If I Told You
by The Phoenix Rose
Summary: Please be gentle in your review! This one didn't turn out as wonderful as I had planned and it was slightly rushed at the end. Its still pretty good so please read and review. AxelXJim O'BrienXJim


If I Told You 

Disclaimer: I don't own Yu Gi Oh GX or any of the characters from the series

_A/N: This is my second GX fic. It might not be very good because I'm just doing this free styled. So please enjoy! _

What would you do if I told you that I loved you? Would you stare at me blankly with your warm chocolate eyes or would you pound me into oblivion. I've loved you for so long it only feels natural to continue loving you. It's impossible for me to stop. My love for you never stops. With each beat of my heart, I love you more and with each passing moment, I want you to love me too.

What would you do if I told you that I want you? Would you say you want me too or turn and run away? I want you so much it hurts. I ache for you all the time. Most nights, I can't sleep my body yearns for you so much. I want you to be beside me. How many nights have I spent praying it was your warmth pressed into my back and not Shirley's? Even when I do manage to gain sleep, you're never far from my dreams; usually waking me from sleep, the sheets damp with proof of my need for you.

What would you do if I told you that I need you? Would you beat me senseless or would you pull me close and fulfill that need. I need you around me. When you're gone, I feel so alone and empty that life seems pointless. Every day gets harder and harder to restrain myself. Anything seems to trigger my body into responding to you. Brushing past you in the hall, sitting next you to in class, seeing your perfectly defined body in the bathhouse, all of it has me growing hard.

What would you do if I asked you to kiss me? Would you grab me by my shirt and push your lips to mine? Or would you laugh and call me a sick bastard? That's another thing that drives me crazy about you; how your harsh thin lips can seem so plump and inviting when you smile. It drives me insane every time I'm around you. I want to taste your sweetness on my mouth and have your soft lips under mine. Having our tongues dance in an exotic dance all their own.
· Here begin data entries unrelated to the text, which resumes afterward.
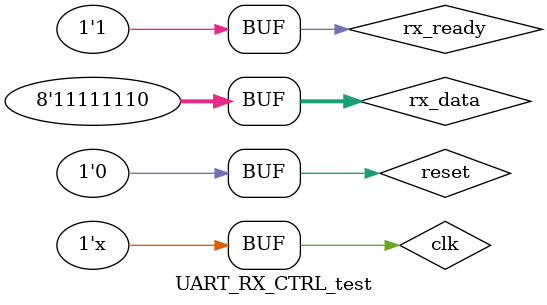
<source format=sv>
`timescale 1ns / 1ps

module UART_RX_CTRL_test();

    logic clk, reset, rx_ready;
    logic [7:0]rx_data;

    logic trigger, Enter_ALU;
    logic [15:0] Data_In;
    logic [3:0]LED;

    UART_RX_CTRL #(	
    .WAIT_FOR_REGISTER_DELAY(3) // tiempo de espera para iniciar la transmision luego de registrar el dato a enviar
	) DUT (
		.clk		(clk), 
		.reset		(reset), 
		.rx_ready	(rx_ready),
		.rx_data	(rx_data),
		.trigger	(trigger), 
		.Enter_ALU	(Enter_ALU),
		.Data_In	(Data_In),
		.LED		(LED)
    );

    always #1 clk = ~clk;

    initial begin
        clk = 0;
        reset = 1;
        rx_ready = 0;
        rx_data = 8'hFE;
        #10 reset = 0;

        #20 rx_ready = 1;

        #5 rx_ready = 1;
        #5 rx_ready = 0;
        #5 rx_ready = 1;
        #5 rx_ready = 0;
        #5 rx_ready = 1;
        #5 rx_ready = 0;
        #5 rx_ready = 1;
    end

endmodule
</source>
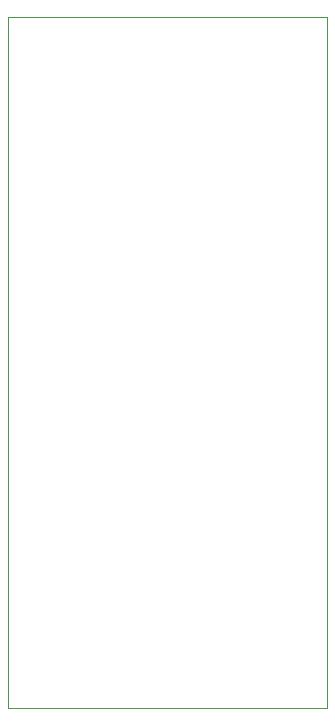
<source format=gm1>
G04 #@! TF.GenerationSoftware,KiCad,Pcbnew,8.0.1*
G04 #@! TF.CreationDate,2024-04-25T21:13:49-06:00*
G04 #@! TF.ProjectId,Small_PCB,536d616c-6c5f-4504-9342-2e6b69636164,rev?*
G04 #@! TF.SameCoordinates,Original*
G04 #@! TF.FileFunction,Profile,NP*
%FSLAX46Y46*%
G04 Gerber Fmt 4.6, Leading zero omitted, Abs format (unit mm)*
G04 Created by KiCad (PCBNEW 8.0.1) date 2024-04-25 21:13:49*
%MOMM*%
%LPD*%
G01*
G04 APERTURE LIST*
G04 #@! TA.AperFunction,Profile*
%ADD10C,0.050000*%
G04 #@! TD*
G04 APERTURE END LIST*
D10*
X90000000Y-66500000D02*
X117000000Y-66500000D01*
X117000000Y-125000000D01*
X90000000Y-125000000D01*
X90000000Y-66500000D01*
M02*

</source>
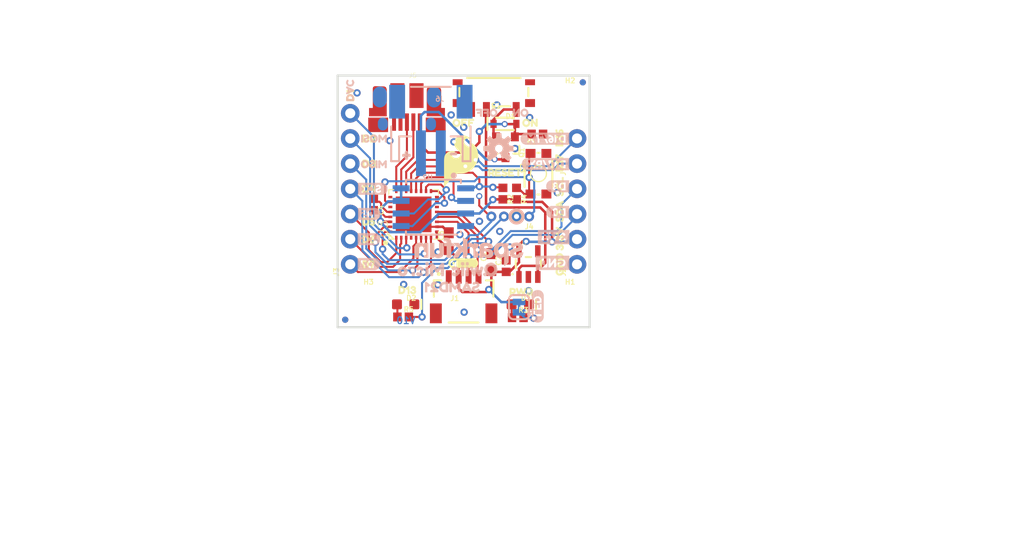
<source format=kicad_pcb>
(kicad_pcb (version 20211014) (generator pcbnew)

  (general
    (thickness 1.6)
  )

  (paper "A4")
  (layers
    (0 "F.Cu" signal)
    (1 "In1.Cu" signal)
    (2 "In2.Cu" signal)
    (31 "B.Cu" signal)
    (32 "B.Adhes" user "B.Adhesive")
    (33 "F.Adhes" user "F.Adhesive")
    (34 "B.Paste" user)
    (35 "F.Paste" user)
    (36 "B.SilkS" user "B.Silkscreen")
    (37 "F.SilkS" user "F.Silkscreen")
    (38 "B.Mask" user)
    (39 "F.Mask" user)
    (40 "Dwgs.User" user "User.Drawings")
    (41 "Cmts.User" user "User.Comments")
    (42 "Eco1.User" user "User.Eco1")
    (43 "Eco2.User" user "User.Eco2")
    (44 "Edge.Cuts" user)
    (45 "Margin" user)
    (46 "B.CrtYd" user "B.Courtyard")
    (47 "F.CrtYd" user "F.Courtyard")
    (48 "B.Fab" user)
    (49 "F.Fab" user)
    (50 "User.1" user)
    (51 "User.2" user)
    (52 "User.3" user)
    (53 "User.4" user)
    (54 "User.5" user)
    (55 "User.6" user)
    (56 "User.7" user)
    (57 "User.8" user)
    (58 "User.9" user)
  )

  (setup
    (pad_to_mask_clearance 0)
    (pcbplotparams
      (layerselection 0x00010fc_ffffffff)
      (disableapertmacros false)
      (usegerberextensions false)
      (usegerberattributes true)
      (usegerberadvancedattributes true)
      (creategerberjobfile true)
      (svguseinch false)
      (svgprecision 6)
      (excludeedgelayer true)
      (plotframeref false)
      (viasonmask false)
      (mode 1)
      (useauxorigin false)
      (hpglpennumber 1)
      (hpglpenspeed 20)
      (hpglpendiameter 15.000000)
      (dxfpolygonmode true)
      (dxfimperialunits true)
      (dxfusepcbnewfont true)
      (psnegative false)
      (psa4output false)
      (plotreference true)
      (plotvalue true)
      (plotinvisibletext false)
      (sketchpadsonfab false)
      (subtractmaskfromsilk false)
      (outputformat 1)
      (mirror false)
      (drillshape 1)
      (scaleselection 1)
      (outputdirectory "")
    )
  )

  (net 0 "")
  (net 1 "GND")
  (net 2 "DAC")
  (net 3 "~{RESET}")
  (net 4 "SWDIO")
  (net 5 "SWCLK")
  (net 6 "D+")
  (net 7 "D-")
  (net 8 "SCL")
  (net 9 "SDA")
  (net 10 "RX")
  (net 11 "TX")
  (net 12 "D7")
  (net 13 "3.3V")
  (net 14 "MOSI")
  (net 15 "MISO")
  (net 16 "SCK")
  (net 17 "FLASH_MOSI")
  (net 18 "FLASH_SCK")
  (net 19 "FLASH_MISO")
  (net 20 "VIN")
  (net 21 "D5")
  (net 22 "FLASH_CS")
  (net 23 "VDDCORE")
  (net 24 "D13")
  (net 25 "VIN1")
  (net 26 "V_BATT")
  (net 27 "V_USB")
  (net 28 "N$1")
  (net 29 "N$2")
  (net 30 "N$4")
  (net 31 "D6")

  (footprint "boardEagle:0402" (layer "F.Cu") (at 152.7937 111.5314 90))

  (footprint "boardEagle:CREATIVE_COMMONS" (layer "F.Cu") (at 122.0851 137.7696))

  (footprint "boardEagle:SDA9" (layer "F.Cu") (at 158.1785 107.7722 90))

  (footprint "boardEagle:D12" (layer "F.Cu") (at 137.0711 95.6056 90))

  (footprint "boardEagle:1X04_NO_SILK" (layer "F.Cu") (at 159.9311 111.3536 90))

  (footprint "boardEagle:SCL8" (layer "F.Cu") (at 158.1785 105.1814 90))

  (footprint "boardEagle:FIDUCIAL-MICRO" (layer "F.Cu") (at 136.5631 116.9416))

  (footprint "boardEagle:QFN-32_SAMD" (layer "F.Cu") (at 143.4211 106.2736 90))

  (footprint "boardEagle:LED-0603" (layer "F.Cu") (at 154.2161 115.3922))

  (footprint "boardEagle:D21" (layer "F.Cu") (at 137.5791 98.6536))

  (footprint "boardEagle:D41" (layer "F.Cu") (at 137.5791 103.7336))

  (footprint "boardEagle:0603" (layer "F.Cu") (at 147.0025 109.0168 90))

  (footprint "boardEagle:D177" (layer "F.Cu") (at 158.1531 102.7176 90))

  (footprint "boardEagle:0603" (layer "F.Cu") (at 151.2951 111.125 90))

  (footprint "boardEagle:SOD-323" (layer "F.Cu") (at 152.6667 97.1804))

  (footprint "boardEagle:0402" (layer "F.Cu") (at 142.4051 116.6622))

  (footprint "boardEagle:3#3V10" (layer "F.Cu") (at 158.1785 110.6424 90))

  (footprint "boardEagle:STAND-OFF" (layer "F.Cu") (at 158.6611 94.8436))

  (footprint "boardEagle:D166" (layer "F.Cu") (at 158.1531 100.1776 90))

  (footprint "boardEagle:TP_15TH" (layer "F.Cu") (at 151.6253 100.7618))

  (footprint "boardEagle:0402" (layer "F.Cu") (at 152.4635 104.2162 -90))

  (footprint "boardEagle:FIDUCIAL-MICRO" (layer "F.Cu") (at 160.5153 92.9894))

  (footprint "boardEagle:TACTILE_SWITCH_SMD_4.6X2.8MM" (layer "F.Cu") (at 156.0449 102.2096 90))

  (footprint "boardEagle:JST04_1MM_RA" (layer "F.Cu") (at 148.5011 112.6236))

  (footprint "boardEagle:D136" (layer "F.Cu")
    (tedit 0) (tstamp 62ef0985-8274-45cd-bce7-89082256a5df)
    (at 141.2113 113.9444)
    (fp_text reference "U$29" (at 0 0) (layer "F.SilkS") hide
      (effects (font (size 1.27 1.27) (thickness 0.15)))
      (tstamp ed746cea-9ddb-4871-9e14-730753f431dd)
    )
    (fp_text value "" (at 0 0) (layer "F.Fab") hide
      (effects (font (size 1.27 1.27) (thickness 0.15)))
      (tstamp 05e61b5f-1444-459e-9395-bd4ceaf1cc8b)
    )
    (fp_poly (pts
        (xy 1.2 -0.04)
        (xy 1.41 -0.04)
        (xy 1.41 -0.07)
        (xy 1.2 -0.07)
      ) (layer "F.SilkS") (width 0) (fill solid) (tstamp 011029d8-289b-470a-b1f0-626e233371d8
... [948319 chars truncated]
</source>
With that one little kiss, I could die a happy man.

Why can't you see how much I need you? Are you so blind that you refuse to see the anxious glances I throw your way? Do you ignore me just so I'll want you more? I've heard how much it fore you up when I was sent to the stars. You can't tell me that those emotions were for a simple friend. Even if I was your best friend, I don't think I could draw that many emotions from your hard exterior.
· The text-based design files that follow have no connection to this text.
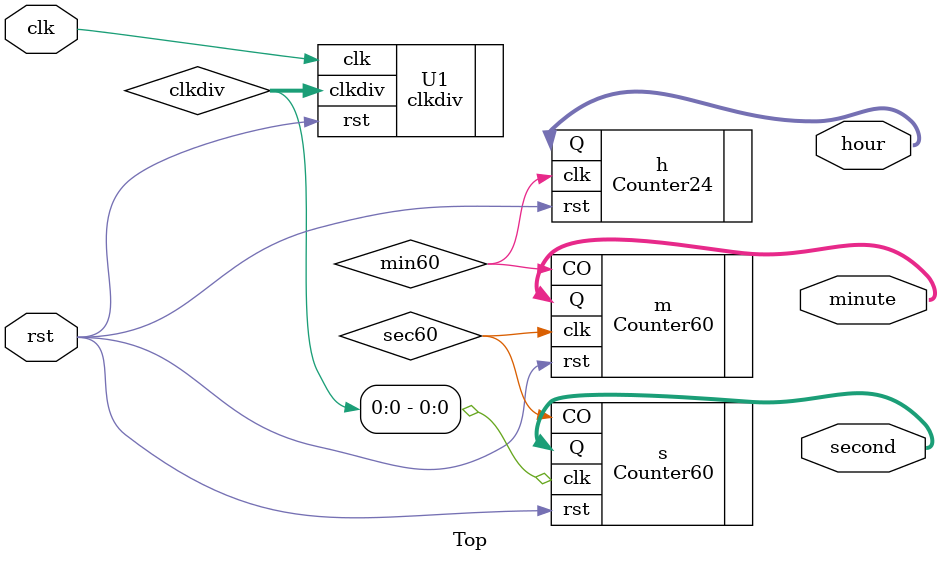
<source format=v>
`timescale 1ns / 1ps
module Top(
	input clk, rst,
	output [7:0] hour, minute, second
	//what's output???
    );
	wire [31:0] clkdiv;
	clkdiv U1(.clk(clk), .rst(rst), .clkdiv(clkdiv));
	
//	wire [7:0] hour, minute, year;
	Counter24 h(.clk(min60), .rst(rst), .Q(hour));
	Counter60 m(.clk(sec60), .rst(rst), .Q(minute), .CO(min60));
	Counter60 s(.clk(clkdiv[0]), .rst(rst), .Q(second), .CO(sec60));
	
endmodule

</source>
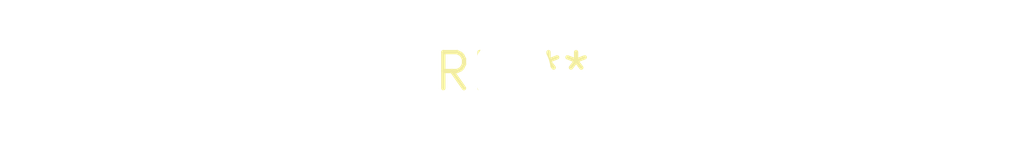
<source format=kicad_pcb>
(kicad_pcb (version 20240108) (generator pcbnew)

  (general
    (thickness 1.6)
  )

  (paper "A4")
  (layers
    (0 "F.Cu" signal)
    (31 "B.Cu" signal)
    (32 "B.Adhes" user "B.Adhesive")
    (33 "F.Adhes" user "F.Adhesive")
    (34 "B.Paste" user)
    (35 "F.Paste" user)
    (36 "B.SilkS" user "B.Silkscreen")
    (37 "F.SilkS" user "F.Silkscreen")
    (38 "B.Mask" user)
    (39 "F.Mask" user)
    (40 "Dwgs.User" user "User.Drawings")
    (41 "Cmts.User" user "User.Comments")
    (42 "Eco1.User" user "User.Eco1")
    (43 "Eco2.User" user "User.Eco2")
    (44 "Edge.Cuts" user)
    (45 "Margin" user)
    (46 "B.CrtYd" user "B.Courtyard")
    (47 "F.CrtYd" user "F.Courtyard")
    (48 "B.Fab" user)
    (49 "F.Fab" user)
    (50 "User.1" user)
    (51 "User.2" user)
    (52 "User.3" user)
    (53 "User.4" user)
    (54 "User.5" user)
    (55 "User.6" user)
    (56 "User.7" user)
    (57 "User.8" user)
    (58 "User.9" user)
  )

  (setup
    (pad_to_mask_clearance 0)
    (pcbplotparams
      (layerselection 0x00010fc_ffffffff)
      (plot_on_all_layers_selection 0x0000000_00000000)
      (disableapertmacros false)
      (usegerberextensions false)
      (usegerberattributes false)
      (usegerberadvancedattributes false)
      (creategerberjobfile false)
      (dashed_line_dash_ratio 12.000000)
      (dashed_line_gap_ratio 3.000000)
      (svgprecision 4)
      (plotframeref false)
      (viasonmask false)
      (mode 1)
      (useauxorigin false)
      (hpglpennumber 1)
      (hpglpenspeed 20)
      (hpglpendiameter 15.000000)
      (dxfpolygonmode false)
      (dxfimperialunits false)
      (dxfusepcbnewfont false)
      (psnegative false)
      (psa4output false)
      (plotreference false)
      (plotvalue false)
      (plotinvisibletext false)
      (sketchpadsonfab false)
      (subtractmaskfromsilk false)
      (outputformat 1)
      (mirror false)
      (drillshape 1)
      (scaleselection 1)
      (outputdirectory "")
    )
  )

  (net 0 "")

  (footprint "MountingHole_2.7mm_M2.5_ISO14580" (layer "F.Cu") (at 0 0))

)

</source>
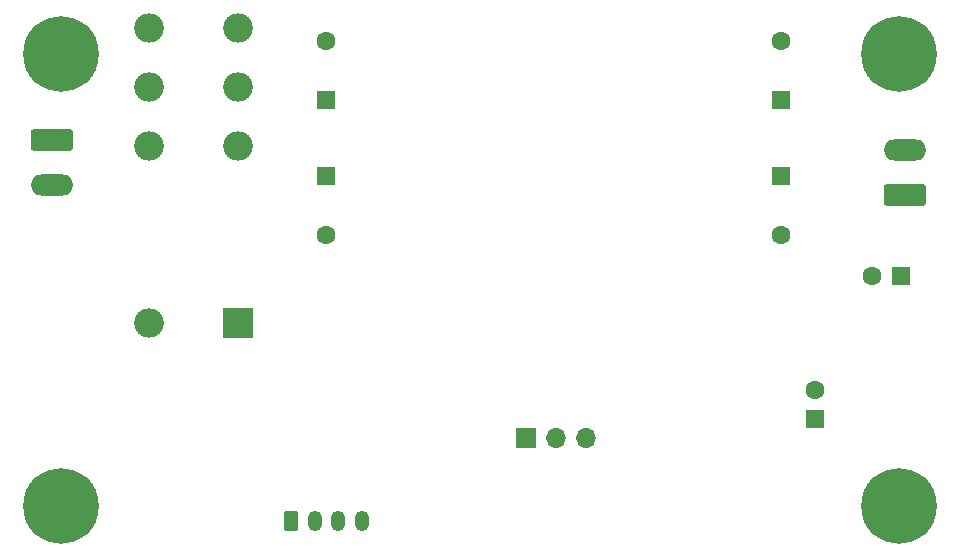
<source format=gbr>
%TF.GenerationSoftware,KiCad,Pcbnew,7.0.1*%
%TF.CreationDate,2024-03-26T16:50:52+03:00*%
%TF.ProjectId,Pelt,50656c74-2e6b-4696-9361-645f70636258,rev?*%
%TF.SameCoordinates,Original*%
%TF.FileFunction,Soldermask,Bot*%
%TF.FilePolarity,Negative*%
%FSLAX46Y46*%
G04 Gerber Fmt 4.6, Leading zero omitted, Abs format (unit mm)*
G04 Created by KiCad (PCBNEW 7.0.1) date 2024-03-26 16:50:52*
%MOMM*%
%LPD*%
G01*
G04 APERTURE LIST*
G04 Aperture macros list*
%AMRoundRect*
0 Rectangle with rounded corners*
0 $1 Rounding radius*
0 $2 $3 $4 $5 $6 $7 $8 $9 X,Y pos of 4 corners*
0 Add a 4 corners polygon primitive as box body*
4,1,4,$2,$3,$4,$5,$6,$7,$8,$9,$2,$3,0*
0 Add four circle primitives for the rounded corners*
1,1,$1+$1,$2,$3*
1,1,$1+$1,$4,$5*
1,1,$1+$1,$6,$7*
1,1,$1+$1,$8,$9*
0 Add four rect primitives between the rounded corners*
20,1,$1+$1,$2,$3,$4,$5,0*
20,1,$1+$1,$4,$5,$6,$7,0*
20,1,$1+$1,$6,$7,$8,$9,0*
20,1,$1+$1,$8,$9,$2,$3,0*%
G04 Aperture macros list end*
%ADD10RoundRect,0.250000X-0.350000X-0.625000X0.350000X-0.625000X0.350000X0.625000X-0.350000X0.625000X0*%
%ADD11O,1.200000X1.750000*%
%ADD12C,6.400000*%
%ADD13RoundRect,0.250000X-1.550000X0.650000X-1.550000X-0.650000X1.550000X-0.650000X1.550000X0.650000X0*%
%ADD14O,3.600000X1.800000*%
%ADD15R,2.500000X2.500000*%
%ADD16O,2.500000X2.500000*%
%ADD17R,1.600000X1.600000*%
%ADD18C,1.600000*%
%ADD19R,1.700000X1.700000*%
%ADD20O,1.700000X1.700000*%
%ADD21RoundRect,0.250000X1.550000X-0.650000X1.550000X0.650000X-1.550000X0.650000X-1.550000X-0.650000X0*%
G04 APERTURE END LIST*
D10*
%TO.C,J3*%
X129500000Y-83500000D03*
D11*
X131500000Y-83500000D03*
X133500000Y-83500000D03*
X135500000Y-83500000D03*
%TD*%
D12*
%TO.C,REF\u002A\u002A*%
X181000000Y-82250000D03*
%TD*%
D13*
%TO.C,J4*%
X109257500Y-51227500D03*
D14*
X109257500Y-55037500D03*
%TD*%
D15*
%TO.C,K1*%
X125000000Y-66750000D03*
D16*
X125000000Y-51750000D03*
X125000000Y-46750000D03*
X125000000Y-41750000D03*
X117500000Y-41750000D03*
X117500000Y-46750000D03*
X117500000Y-51750000D03*
X117500000Y-66750000D03*
%TD*%
D12*
%TO.C,REF\u002A\u002A*%
X110000000Y-82250000D03*
%TD*%
D17*
%TO.C,C1*%
X173882214Y-74932380D03*
D18*
X173882214Y-72432380D03*
%TD*%
D17*
%TO.C,C12*%
X132500000Y-47902651D03*
D18*
X132500000Y-42902651D03*
%TD*%
D17*
%TO.C,C11*%
X132500000Y-54347349D03*
D18*
X132500000Y-59347349D03*
%TD*%
D17*
%TO.C,C1*%
X181182379Y-62750000D03*
D18*
X178682379Y-62750000D03*
%TD*%
D19*
%TO.C,J2*%
X149425000Y-76500000D03*
D20*
X151965000Y-76500000D03*
X154505000Y-76500000D03*
%TD*%
D12*
%TO.C,REF\u002A\u002A*%
X110000000Y-44000000D03*
%TD*%
%TO.C,REF\u002A\u002A*%
X181000000Y-44000000D03*
%TD*%
D17*
%TO.C,C5*%
X171000000Y-47902651D03*
D18*
X171000000Y-42902651D03*
%TD*%
D21*
%TO.C,J1*%
X181492500Y-55922500D03*
D14*
X181492500Y-52112500D03*
%TD*%
D17*
%TO.C,C6*%
X171000000Y-54347349D03*
D18*
X171000000Y-59347349D03*
%TD*%
M02*

</source>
Please Axel, don't push me away. Don't pretend that you don't feel the same things I do. I need you to need me. I have to know that all my feelings aren't in vain. Please, love me as much as I love you.

I can't take it anymore. The months of pent of emotions seem to bust inside of me. All I can feel is pure desire flowing through my body. All rational thought leaves me as I leave the dorm and begin running towards yours. It felt like only a second before I was pounding on your door. All I could think about was needing you against me. It was only natural that I pounced on you the moment your door opened. The shocked look on your face as we crashed to the ground was only a fleeting memory and I pressed my lips to yours.

That kiss was better than I could have imagined. Your body was warm and hard against mine and I could feel the tension from the sudden attack. Out of nowhere, I was thrown back against the wall. As I sat trying to regain my breath, I saw that you had crawled up onto the bed and were staring at me with eyes wide in confusion and misunderstanding. Your hand was hovering over your mouth, trembling slightly.

"What the hell was that!?" Axel screamed backing up a little further on the bed. I could already feel the tears welling in my eye. I should have known you didn't care about me the way I did you.

"I'm sorry," I replied my voice choking. "I couldn't take it anymore. I had to do something." Everything came spilling out. How much I had wanted you. How I had tried of ignore my feelings. You didn't say anything, you just sat staring at me as I poured my heart out. As I finished I looked to you hoping that you would understand. I wanted to see the forgiveness in your eyes, but you were staring at the bed, straightening a wrinkle in the bed sheet. I knew it. You hated me so much you couldn't even look at me.

I stood up and began to leave when I felt your strong arms snake around my waist. "Don't go" you whispered into my back. I could feel the tears welling in my eyes as I turned and pulled you into my chest.

I wonder what would happen if I told you that I loved you?